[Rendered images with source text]
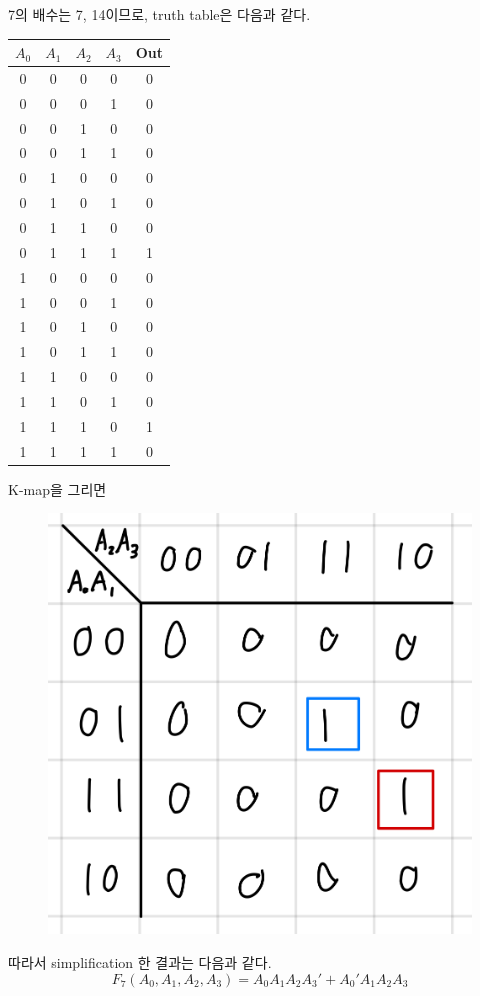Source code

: \documentclass{scrartcl}
\begin{document}
7의 배수는 7, 14이므로, truth table은 다음과 같다.
\begin{table}[H]
  \centering
  \begin{tabular}{|cccc|c|}
    \hline
    \(A_0\) & \(A_1\) & \(A_2\) & \(A_3\) & Out \\
    \hline
    0       & 0       & 0       & 0       & 0   \\
    0       & 0       & 0       & 1       & 0   \\
    0       & 0       & 1       & 0       & 0   \\
    0       & 0       & 1       & 1       & 0   \\
    0       & 1       & 0       & 0       & 0   \\
    0       & 1       & 0       & 1       & 0   \\
    0       & 1       & 1       & 0       & 0   \\
    0       & 1       & 1       & 1       & 1   \\
    1       & 0       & 0       & 0       & 0   \\
    1       & 0       & 0       & 1       & 0   \\
    1       & 0       & 1       & 0       & 0   \\
    1       & 0       & 1       & 1       & 0   \\
    1       & 1       & 0       & 0       & 0   \\
    1       & 1       & 0       & 1       & 0   \\
    1       & 1       & 1       & 0       & 1   \\
    1       & 1       & 1       & 1       & 0   \\
    \hline
  \end{tabular}
\end{table}
K-map을 그리면
\begin{figure}[H]
  \centering
  \includegraphics[width=0.3\linewidth]{lab3_2_7_km}
\end{figure}
따라서 simplification 한 결과는 다음과 같다.
\[
  F_7(A_0, A_1, A_2, A_3) = A_0 A_1 A_2 A_3' + A_0' A_1 A_2 A_3
\]
\end{document}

* [WORK ORDER]:
With the pictures excluded, retype the records above verbatim.

* [TASK OUTPUT]:
Source code

: \documentclass{scrartcl}
\begin{document}
7의 배수는 7, 14이므로, truth table은 다음과 같다.
\begin{table}[H]
  \centering
  \begin{tabular}{|cccc|c|}
    \hline
    \(A_0\) & \(A_1\) & \(A_2\) & \(A_3\) & Out \\
    \hline
    0       & 0       & 0       & 0       & 0   \\
    0       & 0       & 0       & 1       & 0   \\
    0       & 0       & 1       & 0       & 0   \\
    0       & 0       & 1       & 1       & 0   \\
    0       & 1       & 0       & 0       & 0   \\
    0       & 1       & 0       & 1       & 0   \\
    0       & 1       & 1       & 0       & 0   \\
    0       & 1       & 1       & 1       & 1   \\
    1       & 0       & 0       & 0       & 0   \\
    1       & 0       & 0       & 1       & 0   \\
    1       & 0       & 1       & 0       & 0   \\
    1       & 0       & 1       & 1       & 0   \\
    1       & 1       & 0       & 0       & 0   \\
    1       & 1       & 0       & 1       & 0   \\
    1       & 1       & 1       & 0       & 1   \\
    1       & 1       & 1       & 1       & 0   \\
    \hline
  \end{tabular}
\end{table}
K-map을 그리면
\begin{figure}[H]
  \centering
  \includegraphics[width=0.3\linewidth]{lab3_2_7_km}
\end{figure}
따라서 simplification 한 결과는 다음과 같다.
\[
  F_7(A_0, A_1, A_2, A_3) = A_0 A_1 A_2 A_3' + A_0' A_1 A_2 A_3
\]
\end{document}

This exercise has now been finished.